An interesting take from the author of the piece is that the governor seems to prefer partnering with private corporations rather than investing in the state's public health infrastructure. Notably, before the pandemic, the governor denied local health departments' request for $50 million per year "to help rebuild core public health infrastructure." Public health leaders seemingly bemoan the channeling of public dollars into private corporations instead of buttressing public health departments. On one hand, this point seems very reasonable: instead of giving private corporations the money and being unsure of any lasting benefit to the services provided, the state could have built out its own infrastructure. On the other hand, government agencies are not known for moving quickly, and building technology infrastructure might have taken them too long in a circumstance that required speed. If the state had funneled the funds into its own infrastructure and the public health departments were unable to deliver, there would certainly be people criticizing the government taking the opportunity to enlarge its own empire without doing what is expedient.
May 02, 2021
Kaiser Health News published a piece that looked at Colorado's attempt to pass a government-run health insurance option (known as "public option"). Before the pandemic, it appears that there was sufficient legislative support for a public option, but as the article points out, healthcare workers have been seen as heroes in the fight against the pandemic and people have been less willing to support a major policy change that would mean less compensation for healthcare staff.

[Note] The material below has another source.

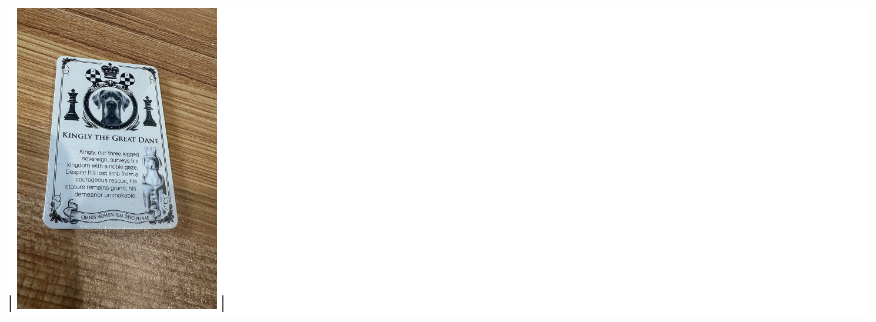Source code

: | <img src="./images/card/wrapped.jpeg" width="200" alt="Targeta impresa amb el text 'Kingly el Gran Danès' amb una il·lustració d'un Gran Danès de tres potes, envoltat d'elements decoratius i text que descriu la seva història. La targeta està embolicada en plàstic, col·locada sobre una superfície de fusta. La pancarta inferior diu 'Omne Momentum Disciplina Est.'" /> |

Despite the sentiment this year, this article shows that people were concerned about health insurance premiums before the pandemic; people are likely to care more once again after the pandemic subsides. Even with the reduced support, it appears that the Colorado legislature was able to negotiate premium reduction targets, although the penalty for not attaining the targets seems much softer. Perhaps we will see more attitudes shift in favor of government action in the health insurance market this decade.
April 25, 2021
Kaiser Health News reported on an organization that specializes in virtual care. Given the surge of telemedicine during the pandemic, this piece takes a look at the relevant question of whether or not virtual visits warrant the same fee structure as in-person visits.
Before the pandemic, telemedicine still had restrictions in a number of states. In some places, for example, a patient's first visit with a physician had to be in-person. Beyond the regulatory restrictions, insurers typically paid less for a virtual visit than an in-person visit. The article talks about some of the differing perspectives on whether that disparity should continue.
On one hand, there is something that feels heftier about in-person visits: providers need to maintain buildings and additional support staff, and those costs should be reflected in payments. Traditionally, one concern has been about telemedicine being more vulnerable to fraud. On the other hand, there are some types of visits where virtual visits can be functionally the same as in-person visits, and there are many who believe that they should be compensated equivalently (in a similar vein to the site-neutrality rules that Medicare has tried to enact). Presumably, this issue will not be going away any time soon.